Keating adds that those retail pages also serve as a marketing platform for brick and mortar, since Epoch’s consumers are becoming increasingly omni-channel shoppers.
“Ideally, our product pages online draw the consumer into the world of Calico and connect them to video streaming content, not just offer a product at a price with a list of features,” he says.
Which is the right fit?
So which is better: 1P or 3P? It depends, because each company has the capacity for something different.
Some companies may opt for a hybrid approach.
Currently, TOMY maintains 1P relationships with all its online retailers and marketplaces. Chief Brand and Commercial Officer, Vinnie D’Alleva, says the company is exploring direct-to-consumer options as well.
“We’ve learned we have to be flexible and creative in order to launch products in all channels. We don’t have one preferred method — we utilize various strategies, based on the toy and baby brands we have,” he says. TOMY recently acquired Fat Brain Toys, which D’Alleva says will allow the company to “build out our understanding and capabilities in” 3P selling.
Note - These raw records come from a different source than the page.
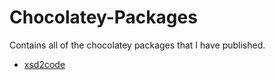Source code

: Chocolatey-Packages
===================

Contains all of the chocolatey packages that I have published.

* [xsd2code](https://github.com/jole78/Chocolatey-Packages/tree/master/xsd2cod)
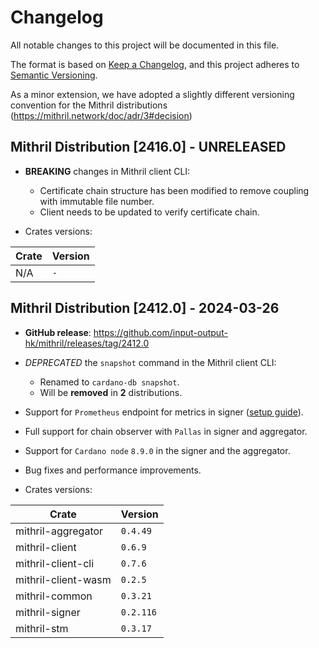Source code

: # Changelog

All notable changes to this project will be documented in this file.

The format is based on [Keep a Changelog](https://keepachangelog.com/en/1.0.0/),
and this project adheres to [Semantic Versioning](https://semver.org/spec/v2.0.0.html).

As a minor extension, we have adopted a slightly different versioning convention for the Mithril distributions (https://mithril.network/doc/adr/3#decision)

## Mithril Distribution [2416.0] - UNRELEASED

- **BREAKING** changes in Mithril client CLI:
  - Certificate chain structure has been modified to remove coupling with immutable file number.
  - Client needs to be updated to verify certificate chain.

- Crates versions:

|  Crate  |  Version  |
|---------- |-------------|
| N/A | `-` |

## Mithril Distribution [2412.0] - 2024-03-26

- **GitHub release**: https://github.com/input-output-hk/mithril/releases/tag/2412.0

- _DEPRECATED_ the `snapshot` command in the Mithril client CLI: 
  - Renamed to `cardano-db snapshot`.
  - Will be **removed** in **2** distributions.

- Support for `Prometheus` endpoint for metrics in signer ([setup guide](https://mithril.network/doc/next/manual/getting-started/run-signer-node#activate-prometheus-endpoint)).

- Full support for chain observer with `Pallas` in signer and aggregator.

- Support for `Cardano node` `8.9.0` in the signer and the aggregator.

- Bug fixes and performance improvements.

- Crates versions:

|  Crate  |  Version  |
|---------- |-------------|
| mithril-aggregator | `0.4.49` |
| mithril-client | `0.6.9` |
| mithril-client-cli | `0.7.6` |
| mithril-client-wasm | `0.2.5` |
| mithril-common | `0.3.21` |
| mithril-signer | `0.2.116` |
| mithril-stm | `0.3.17` |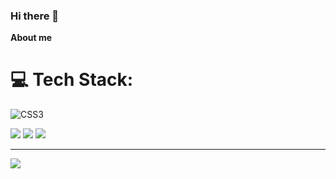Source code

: ### Hi there 👋

**About me**


# 💻 Tech Stack:
![CSS3]([https://img.shields.io/badge/css3-%231572B6.svg](https://icons8.com/icon/bzf0DqjXFHIW/react)?style=for-the-badge&logo=css3&logoColor=white)

![](https://github-readme-streak-stats.herokuapp.com/?user=Arnav-Panchal&theme=dark&hide_border=false)
![](https://github-readme-stats.vercel.app/api?username=Arnav-Panchal&theme=dark&hide_border=false&include_all_commits=false&count_private=false)
![](https://github-readme-stats.vercel.app/api/top-langs/?username=Arnav-Panchal&theme=dark&hide_border=false&include_all_commits=false&count_private=false&layout=compact)


---
[![](https://visitcount.itsvg.in/api?id=Soham1803&icon=0&color=0)](https://visitcount.itsvg.in)
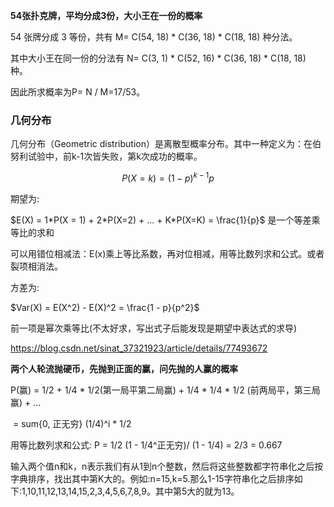 

**54张扑克牌，平均分成3份，大小王在一份的概率**

54 张牌分成 3 等份，共有 M=  C(54, 18) * C(36, 18) * C(18, 18) 种分法。

其中大小王在同一份的分法有 N= C(3, 1) * C(52, 16) * C(36, 18) * C(18, 18) 种。

因此所求概率为P= N / M=17/53。



### 几何分布

几何分布（Geometric distribution）是离散型概率分布。其中一种定义为：在伯努利试验中，前k-1次皆失败，第k次成功的概率。

$$P(X=k) = (1-p)^{k - 1} p$$

期望为:

$E(X) = 1*P(X = 1) + 2*P(X=2) + ... + K*P(X=K) = \frac{1}{p}$ 是一个等差乘等比的求和

可以用错位相减法：E(x)乘上等比系数，再对位相减，用等比数列求和公式。或者裂项相消法。

方差为:

 $Var(X) = E(X^2) - E(X)^2 = \frac{1 - p}{p^2}$

 前一项是幂次乘等比(不太好求，写出式子后能发现是期望中表达式的求导)

https://blog.csdn.net/sinat_37321923/article/details/77493672



**两个人轮流抛硬币，先抛到正面的赢，问先抛的人赢的概率**

P(赢) = 1/2 + 1/4 * 1/2(第一局平第二局赢) + 1/4 * 1/4 * 1/2 (前两局平，第三局赢) + ...

​         = sum{0, 正无穷} (1/4)^i * 1/2

用等比数列求和公式: P = 1/2 (1 - 1/4^正无穷)/ (1 - 1/4) = 2/3 = 0.667















输入两个值n和k，n表示我们有从1到n个整数，然后将这些整数都字符串化之后按字典排序，找出其中第K大的。例如:n=15,k=5.那么1-15字符串化之后排序如下:1,10,11,12,13,14,15,2,3,4,5,6,7,8,9。其中第5大的就为13。



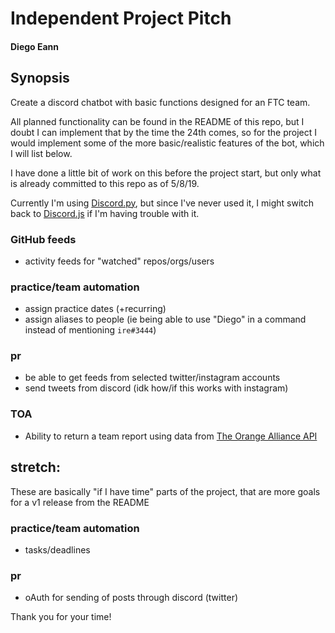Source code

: # Independent Project Pitch
#### Diego Eann

## Synopsis
Create a discord chatbot with basic functions designed for an FTC team.

All planned functionality can be found in the README of this repo, but I doubt I can implement that by the time the 24th comes, so for the project I would implement some of the more basic/realistic features of the bot, which I will list below.

I have done a little bit of work on this before the project start, but only what is already committed to this repo as of 5/8/19.

Currently I'm using [Discord.py](https://github.com/Rapptz/discord.py), but since I've never used it, I might switch back to [Discord.js](https://www.npmjs.com/package/discord.js) if I'm having trouble with it.

### GitHub feeds
* activity feeds for "watched" repos/orgs/users

### practice/team automation
* assign practice dates (+recurring)
* assign aliases to people (ie being able to use "Diego" in a command instead of mentioning `ire#3444`)

### pr
* be able to get feeds from selected twitter/instagram accounts
* send tweets from discord (idk how/if this works with instagram)

### TOA
* Ability to return a team report using data from [The Orange Alliance API](https://theorangealliance.org/)

## stretch:
These are basically "if I have time" parts of the project, that are more goals for a v1 release from the README

### practice/team automation
* tasks/deadlines

### pr
* oAuth for sending of posts through discord (twitter)

Thank you for your time!
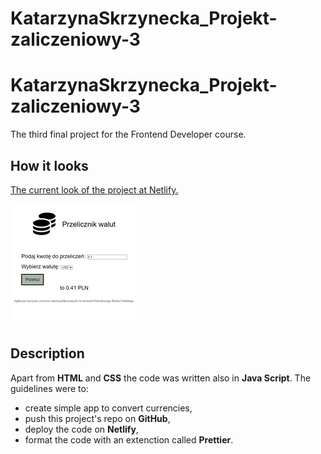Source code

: # KatarzynaSkrzynecka_Projekt-zaliczeniowy-3

# KatarzynaSkrzynecka_Projekt-zaliczeniowy-3

The third final project for the Frontend Developer course.

## How it looks

[The current look of the project at Netlify.](https://kat-skrzynecka-projekt-zaliczeniowy-3.netlify.app/)

![Main page screenshot 1](/assets/screenshot.jpg)

## Description

Apart from **HTML** and **CSS** the code was written also in **Java Script**.
The guidelines were to:

- create simple app to convert currencies,
- push this project's repo on **GitHub**,
- deploy the code on **Netlify**,
- format the code with an extenction called **Prettier**.
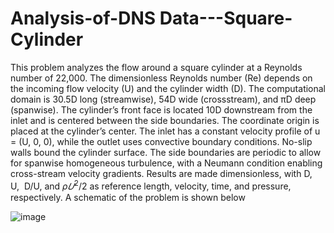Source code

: # Analysis-of-DNS Data---Square-Cylinder

This problem analyzes the flow around a square cylinder at a Reynolds number of 22,000. The
dimensionless Reynolds number (Re) depends on the incoming flow velocity (U) and the
cylinder width (D). The computational domain is 30.5D long (streamwise), 54D wide (crossstream), and πD deep (spanwise). The cylinder’s front face is located 10D downstream from
the inlet and is centered between the side boundaries. The coordinate origin is placed at the
cylinder’s center.
The inlet has a constant velocity profile of u = (U, 0, 0), while the outlet uses convective
boundary conditions. No-slip walls bound the cylinder surface. The side boundaries are
periodic to allow for spanwise homogeneous turbulence, with a Neumann condition enabling
cross-stream velocity gradients.
Results are made dimensionless, with D,  U,  D/U, and $ρ𝑈^2/2$ as reference length, velocity,
time, and pressure, respectively. A schematic of the problem is shown below

![image](https://github.com/user-attachments/assets/f13df9fb-1819-48f2-a897-e9302de58665)
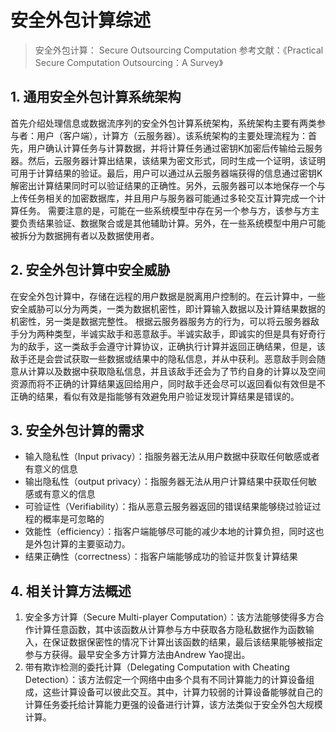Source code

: # 安全外包计算综述

> 安全外包计算： Secure Outsourcing Computation
> 参考文献：《Practical Secure Computation Outsourcing：A Survey》

## 1. 通用安全外包计算系统架构

首先介绍处理信息或数据流序列的安全外包计算系统架构，系统架构主要有两类参与者：用户（客户端），计算方（云服务器）。该系统架构的主要处理流程为：首先，用户确认计算任务与计算数据，并将计算任务通过密钥K加密后传输给云服务器。然后，云服务器计算出结果，该结果为密文形式，同时生成一个证明，该证明可用于计算结果的验证。最后，用户可以通过从云服务器端获得的信息通过密钥K解密出计算结果同时可以验证结果的正确性。另外，云服务器可以本地保存一个与上传任务相关的加密数据库，并且用户与服务器可能通过多轮交互计算完成一个计算任务。
需要注意的是，可能在一些系统模型中存在另一个参与方，该参与方主要负责结果验证、数据聚合或是其他辅助计算。另外，在一些系统模型中用户可能被拆分为数据拥有者以及数据使用者。

## 2. 安全外包计算中安全威胁

在安全外包计算中，存储在远程的用户数据是脱离用户控制的。在云计算中，一些安全威胁可以分为两类，一类为数据机密性，即计算输入数据以及计算结果数据的机密性，另一类是数据完整性。
根据云服务器服务方的行为，可以将云服务器敌手分为两种类型，半诚实敌手和恶意敌手。半诚实敌手，即诚实的但是具有好奇行为的敌手，这一类敌手会遵守计算协议，正确执行计算并返回正确结果，但是，该敌手还是会尝试获取一些数据或结果中的隐私信息，并从中获利。恶意敌手则会随意从计算以及数据中获取隐私信息，并且该敌手还会为了节约自身的计算以及空间资源而将不正确的计算结果返回给用户，同时敌手还会尽可以返回看似有效但是不正确的结果，看似有效是指能够有效避免用户验证发现计算结果是错误的。

## 3. 安全外包计算的需求

- 输入隐私性（Input privacy）：指服务器无法从用户数据中获取任何敏感或者有意义的信息
- 输出隐私性（output privacy）：指服务器无法从用户计算结果中获取任何敏感或有意义的信息
- 可验证性（Verifiability）：指从恶意云服务器返回的错误结果能够绕过验证过程的概率是可忽略的
- 效能性（efficiency）：指客户端能够尽可能的减少本地的计算负担，同时这也是外包计算的主要驱动力。
- 结果正确性（correctness）：指客户端能够成功的验证并恢复计算结果

## 4. 相关计算方法概述

1. 安全多方计算（Secure Multi-player Computation）：该方法能够使得多方合作计算任意函数，其中该函数从计算参与方中获取各方隐私数据作为函数输入，在保证数据保密性的情况下计算出该函数的结果，最后该结果能够被指定参与方获得。最早安全多方计算方法由Andrew Yao提出。
2. 带有欺诈检测的委托计算（Delegating Computation with Cheating Detection）：该方法假定一个网络中由多个具有不同计算能力的计算设备组成，这些计算设备可以彼此交互。其中，计算力较弱的计算设备能够就自己的计算任务委托给计算能力更强的设备进行计算，该方法类似于安全外包大规模计算。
“Their model may help us scale up on other brands with the benefit being the cost of doing business is less expensive and we get more customer data.
Faber suggests that 3P could be a better option for “new sellers that may not have the experience, understanding or resources to manage selling 1P.”
Melvin Wells, President and CEO of Sunny Days Entertainment, notes: “Some companies are positioned to use a 3-PL, some direct, and some through the retailers programs.”
And Keating points out, “certainly the choice to go 1P or 3P is very contextual.”
The consensus seems to be that there is no one-size-fitsall solution to selling online. The best method is different for each individual company.